Python - list comprehension in this case is efficient?

Question

The is the input "dirty" list in python

input_list = ['  \n  ','  data1\n ','   data2\n','  \n','data3\n'.....]

each list element contains either empty spaces with new line chars or data with newline chars

Cleaned it up using the below code..

cleaned_up_list = [data.strip() for data in input_list if data.strip()]

gives

  cleaned_up_list =   ['data1','data2','data3','data4'..]

Does python internally call strip() twice during the above list comprehension? or would i have to use a for loop iteration and strip() just once if i cared about efficiency?

for data in input_list
  clean_data = data.strip()
     if(clean_data):
         cleaned_up_list.append(clean_data)

Answer 1

Using your list comp strip is called twice, use a gen exp if you want to only call strip once and keep the comprehension:

input_list[:] = [x for x in (s.strip() for s in input_list) if x]

Input:

input_list = ['  \n  ','  data1\n ','   data2\n','  \n','data3\n']

Output:

 ['data1', 'data2', 'data3']

input_list[:] will change the original list which may or may not be what you want, if you actually want to create a new list just use cleaned_up_list = ... .

I always found using itertools.imap in python 2 and map in python 3 instead of the generator to be the most efficient for larger inputs:

from itertools import imap
input_list[:] = [x for x in imap(str.strip, input_list) if x]

Some timings with different approaches:

In [17]: input_list = [choice(input_list) for _ in range(1000000)]   

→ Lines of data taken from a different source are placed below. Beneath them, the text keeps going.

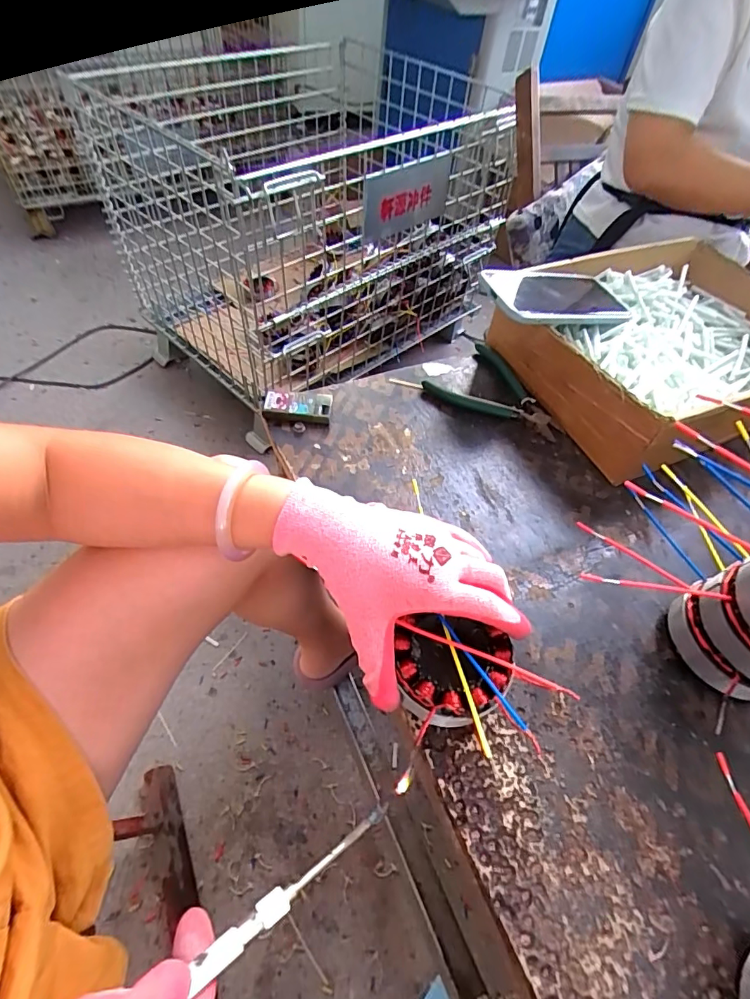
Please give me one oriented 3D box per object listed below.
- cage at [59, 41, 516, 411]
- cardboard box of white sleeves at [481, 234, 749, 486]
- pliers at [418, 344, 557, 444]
[{"bbox_3d":[-0.171,-0.727,1.261,0.772,0.524,0.686,-36,64,-28],"label":"cage"},{"bbox_3d":[0.320,-0.173,0.543,0.371,0.093,0.250,-23,59,-20],"label":"cardboard box of white sleeves"},{"bbox_3d":[0.142,-0.128,0.546,0.145,0.011,0.109,25,55,14],"label":"pliers"}]

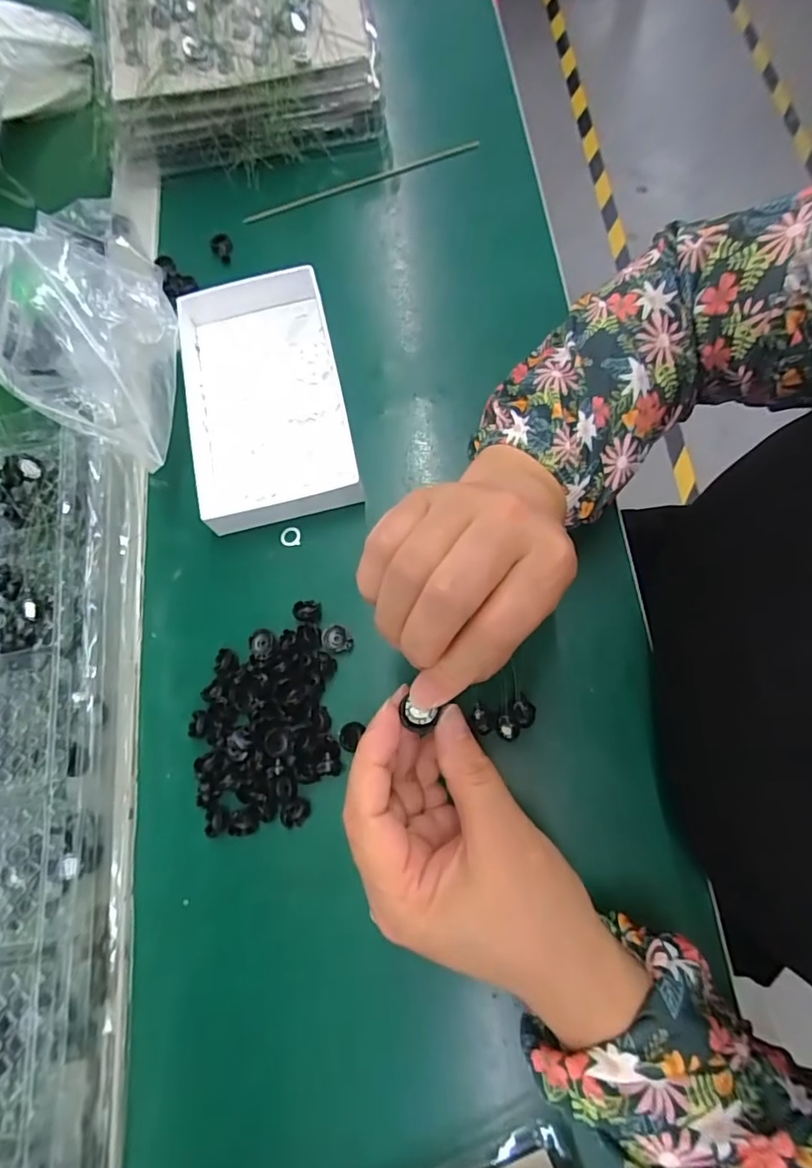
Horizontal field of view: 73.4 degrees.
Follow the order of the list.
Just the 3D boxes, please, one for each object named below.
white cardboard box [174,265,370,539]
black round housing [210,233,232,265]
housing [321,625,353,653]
[{"bbox_3d":[-0.097,-0.125,0.365,0.104,0.027,0.178,-13,73,1],"label":"white cardboard box"},{"bbox_3d":[-0.141,-0.258,0.418,0.016,0.004,0.024,-12,73,1],"label":"black round housing"},{"bbox_3d":[-0.041,0.033,0.324,0.017,0.007,0.016,-1,74,4],"label":"housing"}]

In [19]: timeit filter(None, imap(str.strip, input_list))
10 loops, best of 3: 115 ms per loop

In [20]: timeit list(ifilter(None,imap(str.strip,input_list)))
10 loops, best of 3: 110 ms per loop

In [21]: timeit [x for x in imap(str.strip,input_list) if x]
10 loops, best of 3: 125 ms per loop

In [22]: timeit [x for x in (s.strip() for s in input_list) if x]  
10 loops, best of 3: 145 ms per loop

In [23]: timeit [data.strip() for data in input_list if data.strip()]
10 loops, best of 3: 160 ms per loop

In [24]: %%timeit                                                
   ....:     cleaned_up_list = []
   ....:     for data in input_list:
   ....:          clean_data = data.strip()
   ....:          if clean_data:
   ....:              cleaned_up_list.append(clean_data)
   ....: 

10 loops, best of 3: 150 ms per loop

In [25]: 

In [25]: %%timeit                                                    
   ....:     cleaned_up_list = []
   ....:     append = cleaned_up_list.append
   ....:     for data in input_list:
   ....:          clean_data = data.strip()
   ....:          if clean_data:
   ....:              append(clean_data)
   ....: 

10 loops, best of 3: 123 ms per loop

The fastest approach is actually itertools.ifilter combined with itertools.imap closely followed by filter with imap .

Removing the need to reevaluate the function reference list.append each iteration is more efficient, if you were stuck with a loop and wanted the most efficient approach then it is a viable alternative.